WHAT IS REQUIRED -
Set down a faithful copy of every record, and skip the pictures in it.

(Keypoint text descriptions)
########################################

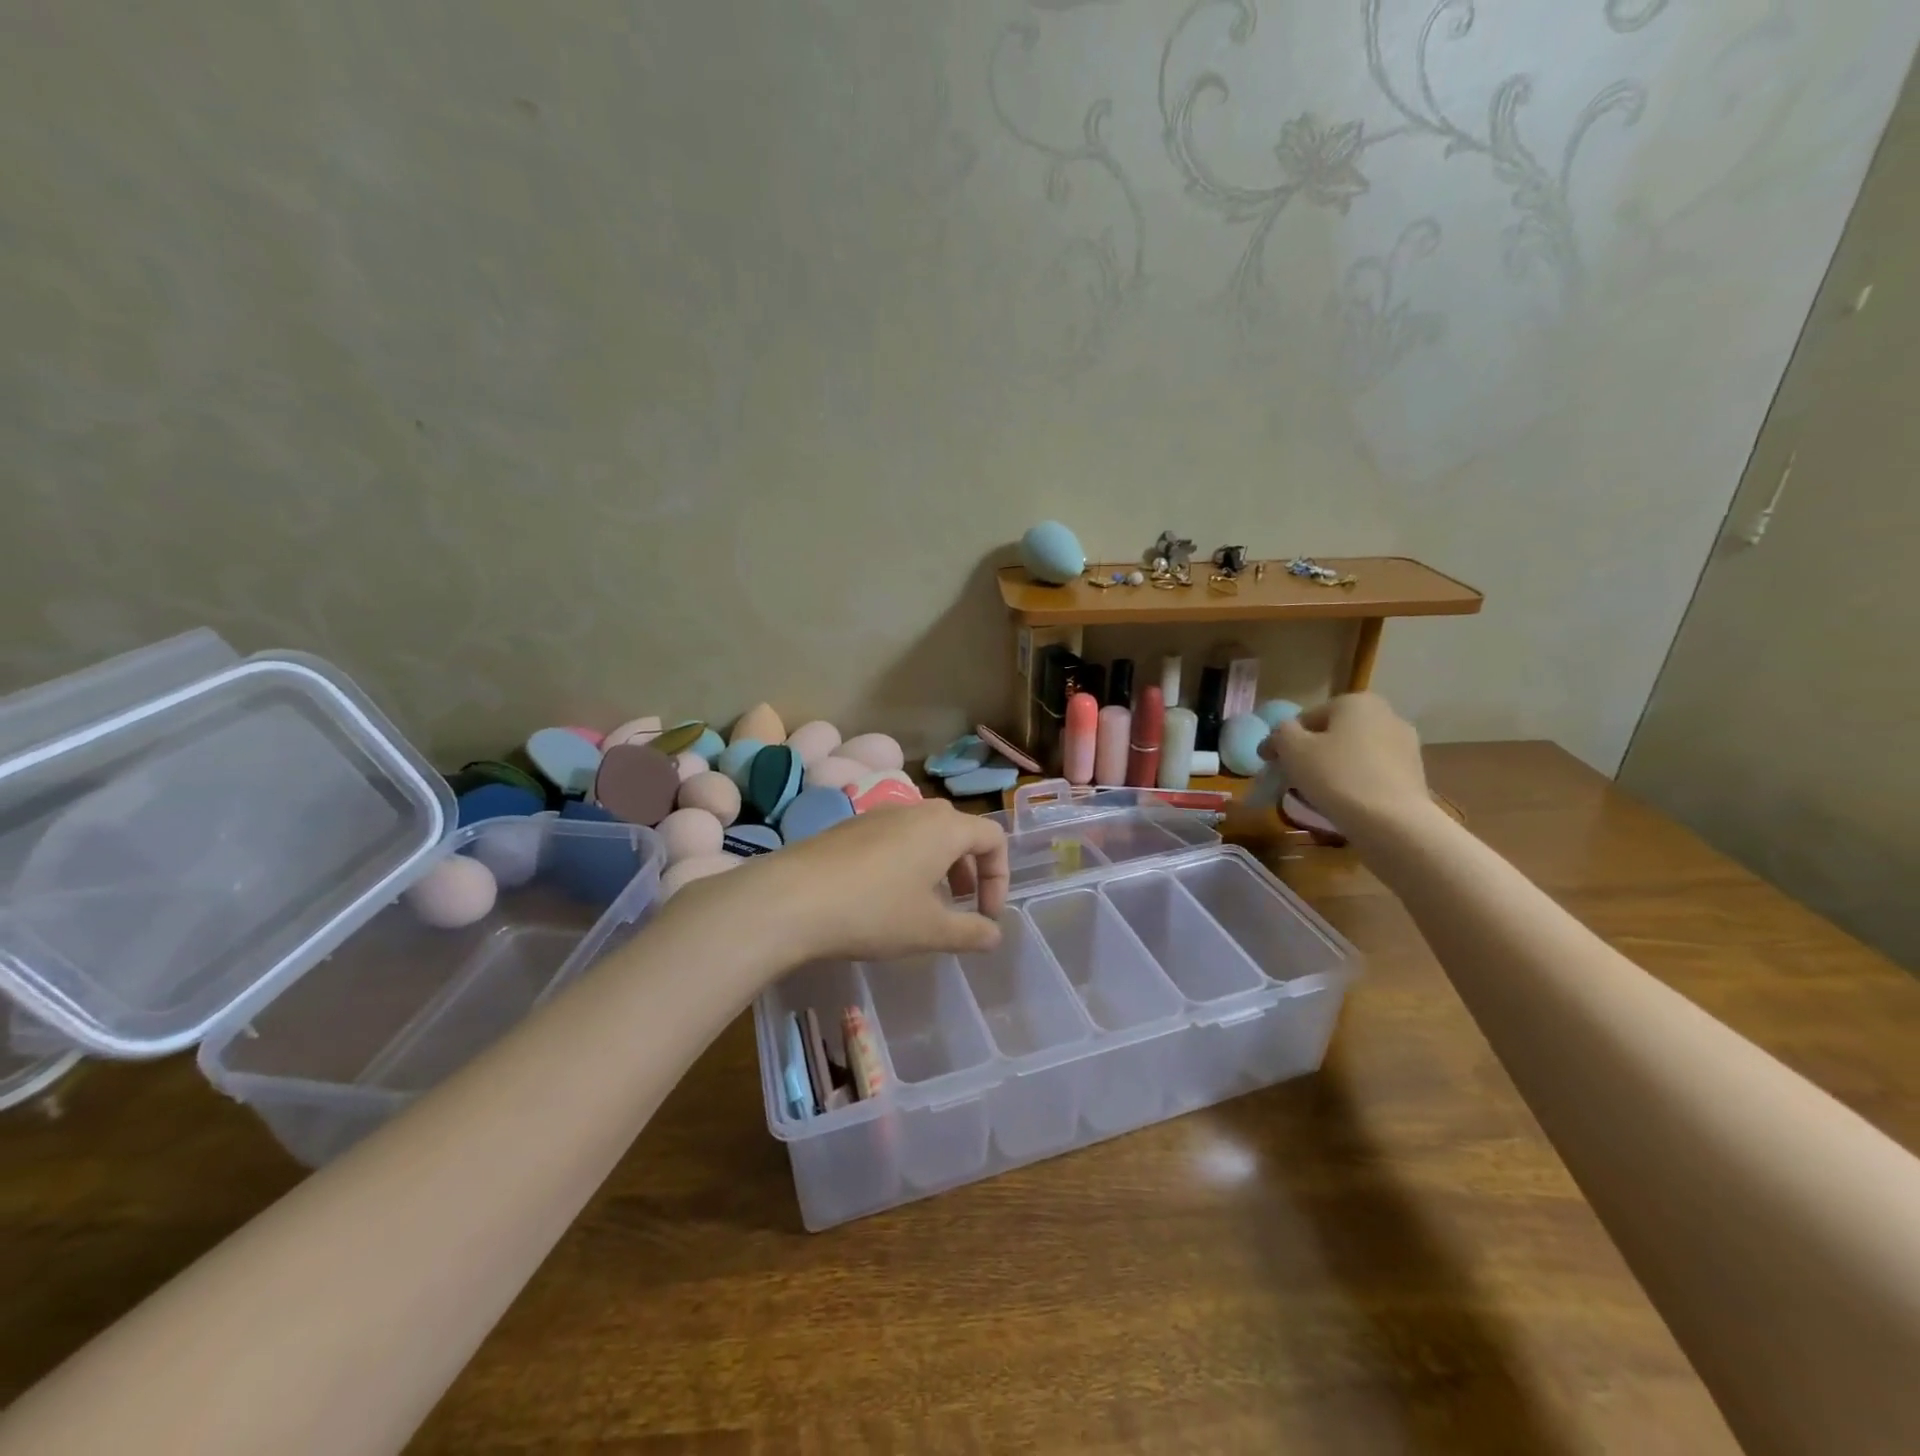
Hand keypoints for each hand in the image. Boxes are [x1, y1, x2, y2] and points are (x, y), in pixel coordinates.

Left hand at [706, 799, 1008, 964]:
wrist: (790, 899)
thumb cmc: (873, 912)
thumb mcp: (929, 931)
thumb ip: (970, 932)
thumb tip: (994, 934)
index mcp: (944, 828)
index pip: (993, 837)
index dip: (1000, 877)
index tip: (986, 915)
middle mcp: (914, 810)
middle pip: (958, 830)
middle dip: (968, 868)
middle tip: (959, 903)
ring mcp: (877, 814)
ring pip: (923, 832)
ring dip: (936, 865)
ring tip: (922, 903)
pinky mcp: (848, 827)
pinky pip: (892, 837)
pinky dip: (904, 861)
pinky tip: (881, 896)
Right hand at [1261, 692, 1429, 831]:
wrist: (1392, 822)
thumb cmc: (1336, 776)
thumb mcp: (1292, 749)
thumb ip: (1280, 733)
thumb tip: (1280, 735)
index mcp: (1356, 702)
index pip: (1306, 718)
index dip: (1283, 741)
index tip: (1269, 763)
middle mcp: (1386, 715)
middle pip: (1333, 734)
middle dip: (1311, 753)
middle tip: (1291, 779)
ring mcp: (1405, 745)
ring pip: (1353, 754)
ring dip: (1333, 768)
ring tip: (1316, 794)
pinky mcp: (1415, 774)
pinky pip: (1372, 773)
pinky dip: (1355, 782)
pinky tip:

########################################

ANSWER SECTION -
Hand keypoints for each hand in the image. Boxes are [x1, y1, x2, y2] and points are (x, y), in pixel coordinates.

Left hand at [706, 799, 1008, 964]:
wrist: (790, 899)
thumb cmc: (873, 912)
thumb mcp: (929, 931)
thumb ip: (970, 932)
thumb tip: (994, 934)
index mcp: (944, 828)
index pip: (993, 837)
index dip: (1000, 877)
index tip: (986, 915)
middle mcp: (914, 810)
middle pip: (958, 830)
middle dip: (968, 868)
middle tip: (959, 903)
ring mcp: (877, 814)
ring pip: (923, 832)
ring dip: (936, 865)
ring tip: (922, 903)
pinky mcp: (848, 827)
pinky pip: (892, 837)
pinky dip: (904, 861)
pinky tip: (881, 896)
Right hand at [1261, 692, 1429, 831]:
wrist: (1392, 822)
thumb cmc: (1336, 776)
thumb mcp: (1292, 749)
thumb ip: (1280, 733)
thumb tip: (1280, 735)
index mcp: (1356, 702)
index pip: (1306, 718)
index dip: (1283, 741)
index tip: (1269, 763)
middle mcp: (1386, 715)
middle pip: (1333, 734)
middle dip: (1311, 753)
middle tip: (1291, 779)
ring mcp: (1405, 745)
ring pip: (1353, 754)
ring dip: (1333, 768)
ring tip: (1316, 794)
pinky mcp: (1415, 774)
pinky pip: (1372, 773)
pinky dip: (1355, 782)
pinky tip:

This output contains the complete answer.